— Input records —
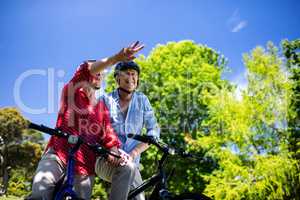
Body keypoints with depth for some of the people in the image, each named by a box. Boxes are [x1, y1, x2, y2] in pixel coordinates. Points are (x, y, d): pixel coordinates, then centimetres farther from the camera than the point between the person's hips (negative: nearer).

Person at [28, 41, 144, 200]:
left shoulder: (102, 108, 18)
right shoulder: (72, 91, 5)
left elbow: (108, 135, 4)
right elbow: (86, 70, -16)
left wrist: (115, 153, -19)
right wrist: (115, 58, -32)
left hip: (85, 163, 5)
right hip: (58, 153, -4)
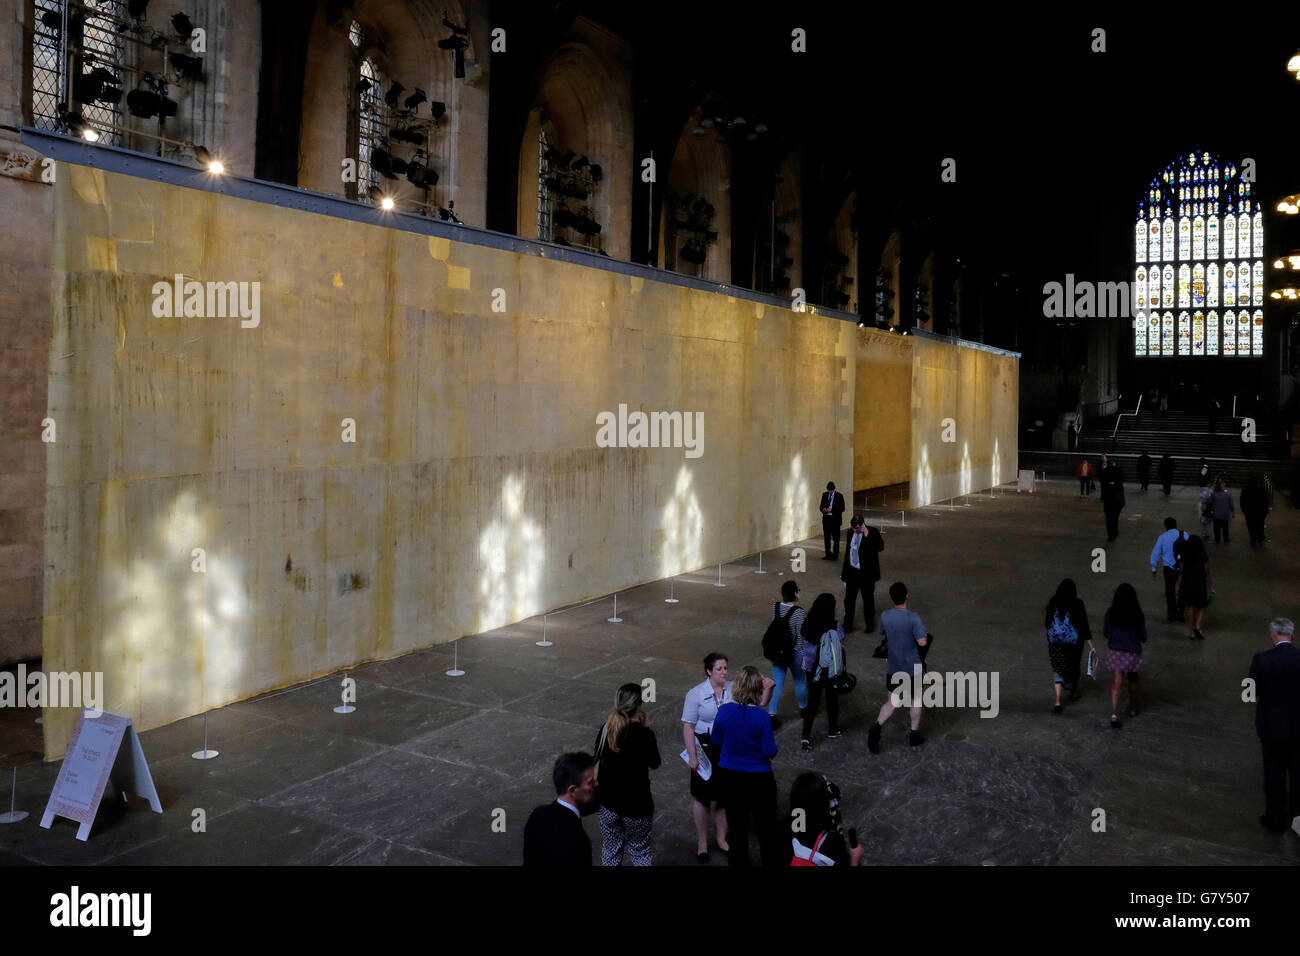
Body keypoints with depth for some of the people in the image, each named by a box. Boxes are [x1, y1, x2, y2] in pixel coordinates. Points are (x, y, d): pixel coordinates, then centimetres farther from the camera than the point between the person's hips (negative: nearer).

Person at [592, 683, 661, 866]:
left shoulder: (605, 730, -7)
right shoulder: (644, 734, -19)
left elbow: (597, 762, 2)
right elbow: (655, 764, -4)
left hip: (608, 802, 4)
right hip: (636, 803, -4)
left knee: (611, 850, 19)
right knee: (640, 851, 15)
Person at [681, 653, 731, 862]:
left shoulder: (734, 689, -4)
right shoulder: (696, 694, -13)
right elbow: (688, 727, -11)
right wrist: (692, 756, -14)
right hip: (705, 749, -3)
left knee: (725, 795, 15)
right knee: (703, 797, 11)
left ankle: (721, 838, 35)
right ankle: (702, 842, 29)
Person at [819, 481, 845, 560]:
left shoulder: (839, 496, -5)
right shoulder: (824, 495, 8)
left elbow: (842, 508, -8)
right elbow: (821, 506, 13)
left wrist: (831, 510, -18)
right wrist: (823, 509, -11)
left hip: (835, 519, -4)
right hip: (826, 519, 4)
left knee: (836, 538, 1)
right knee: (827, 538, 9)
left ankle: (835, 555, 8)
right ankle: (828, 555, 17)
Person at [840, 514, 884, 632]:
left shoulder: (873, 532, -13)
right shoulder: (851, 533, 3)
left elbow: (880, 547, -28)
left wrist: (867, 535, -31)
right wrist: (844, 571, 15)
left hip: (867, 573, -5)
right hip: (852, 572, 5)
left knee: (868, 599, 11)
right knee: (849, 599, 10)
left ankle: (870, 624, 28)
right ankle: (847, 625, 22)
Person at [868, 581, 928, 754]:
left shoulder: (885, 616, -7)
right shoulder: (913, 617, -22)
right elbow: (922, 642, -23)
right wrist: (924, 633, -3)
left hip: (893, 668, 3)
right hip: (912, 668, -3)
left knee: (891, 701, 13)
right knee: (916, 700, 20)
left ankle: (877, 726, -10)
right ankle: (914, 735, 29)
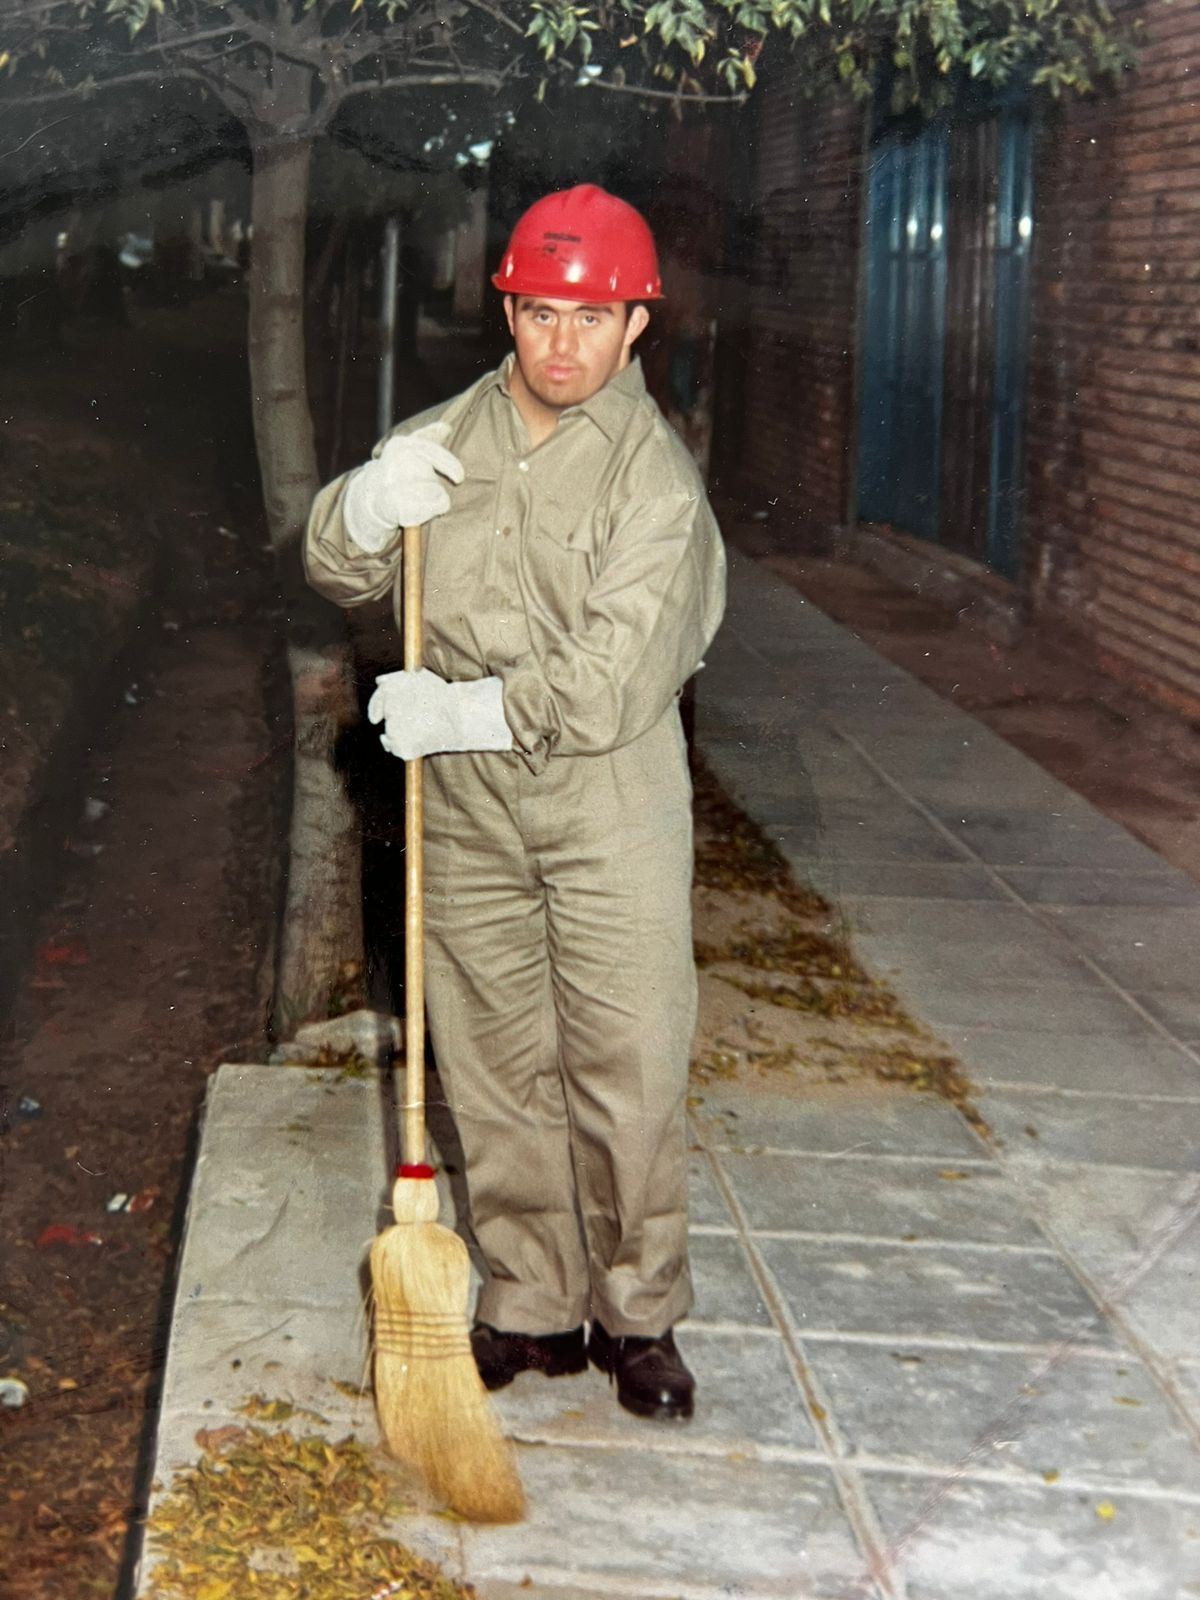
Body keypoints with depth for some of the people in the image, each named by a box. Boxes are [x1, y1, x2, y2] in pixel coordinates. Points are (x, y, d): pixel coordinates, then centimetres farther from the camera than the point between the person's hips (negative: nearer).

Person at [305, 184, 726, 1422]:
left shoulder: (653, 475, -10)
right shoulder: (446, 441, 5)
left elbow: (608, 680, -18)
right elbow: (338, 574, 5)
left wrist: (461, 711, -17)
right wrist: (368, 506, -16)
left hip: (612, 813, -4)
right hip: (466, 810, 4)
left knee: (627, 1075, 0)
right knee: (496, 1071, 10)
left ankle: (637, 1315, 16)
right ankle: (533, 1306, 23)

— What needs to be done —
Each line above from the one containing "right knee: (916, 700, 20)" through the one containing "right wrist: (368, 506, -16)" is to be returned verbatim. Nothing else, and no pictures.

— Solution for this problem —
right knee: (916, 700, 20)
left ankle: (877, 726, -10)
right ankle: (914, 735, 29)
Body keypoints with depth for some of the people in the image, each named by a box. Boxes are [x1, y1, x2, y2] in pixel coordinates. Points are (x, y, d): pixel coordinates, then centimetres farther from the camera than the point between the person's hips (negative: nearer).

Person at [305, 184, 726, 1422]:
left shoulder: (653, 475, -10)
right shoulder: (446, 441, 5)
left elbow: (608, 680, -18)
right elbow: (338, 574, 5)
left wrist: (461, 711, -17)
right wrist: (368, 506, -16)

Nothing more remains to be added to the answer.